8 ans se sont écoulés depuis que l’artiste musicien et acteur congolais, Jules SHUNGU WEMBADIO dit « Papa Wemba » a tiré sa révérence et chaque année, les congolais tentent de se souvenir de celui qui a marqué l’histoire de toute une génération et même d’un quartier, Matonge. C’est d’ailleurs dans cette localité que l’artiste a forgé une grande partie de sa vie et de sa carrière. Il y a même fondé un village virtuel appelé « MOLOKAI », acronyme réunissant les noms de 5 avenues attenantes à savoir Masimanimba, Oshwe, Lokolama, Kanda Kanda et Inzia.
Côté célébration, on note au fil des années des avancées positives et des actions concrètes de l’Etat congolais envers ce digne fils : rachat de sa résidence par l’Etat pour en faire un lieu touristique ou encore inauguration en novembre 2023 d’une statue de l’artiste au croisement des avenues du Stade et Oshwe à Matonge dans la Commune de Kalamu.
Mais ce qui choque, c’est la manière dont s’y prend la municipalité de Kalamu pour rendre hommage à ce grand artiste. Depuis 7 ans, la seule organisation digne dont les habitants ont le droit : c’est une célébration religieuse. Pour le reste, c’est une kermesse de près de deux semaines qui est organisée en pleine rue sous le label « Festival Papa Wemba ».

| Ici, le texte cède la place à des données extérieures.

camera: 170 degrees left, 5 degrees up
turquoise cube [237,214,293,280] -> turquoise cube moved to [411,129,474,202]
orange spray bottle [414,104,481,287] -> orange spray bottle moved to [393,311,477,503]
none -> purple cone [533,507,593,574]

Et c’est juste de remarquer que cette célébration n’a rien de culturelle et ne ressemble pas moins à une commémoration tant la musique des concerts ou des DJ invités à l’occasion, l’alcool et la nourriture sont mis en avant-plan.

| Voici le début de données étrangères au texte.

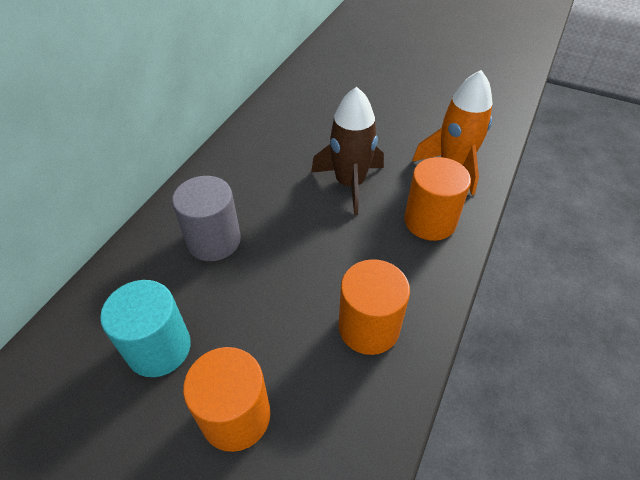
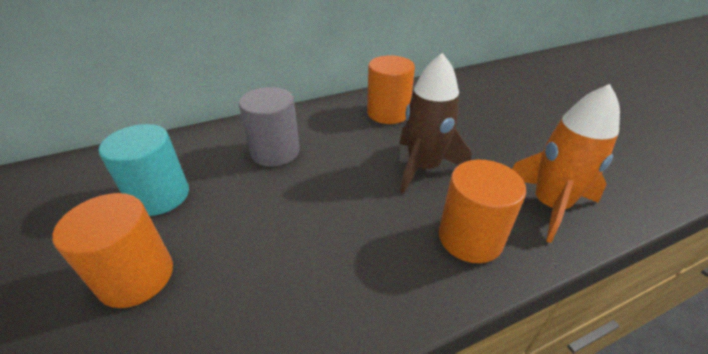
camera: 40 degrees right, 10 degrees down
orange cylinder [338,259,410,355] -> orange cylinder moved to [367,55,415,124]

Pire encore, la municipalité qui réunit ces milliers de personnes en pleine rue ne prévoit aucune toilette publique. Les besoins les plus urgents se font dans les coins de rues ou encore devant les parcelles des riverains. Les populations du coin et surtout les enfants vivent une période difficile tant les nuits sont agrémentées de forte musique jusqu’aux petites heures du matin.
Au-delà de tout, ce sont les embouteillages que cette organisation ramène tant les artères de ce quartier sont bloquées. On le sait, Matonge dispose de plusieurs axes asphaltés qui permettent une évacuation vers des communes environnantes. Et depuis mardi soir, ce sont des embouteillages monstres qui se dressent sur les rares avenues encore ouvertes de ce quartier.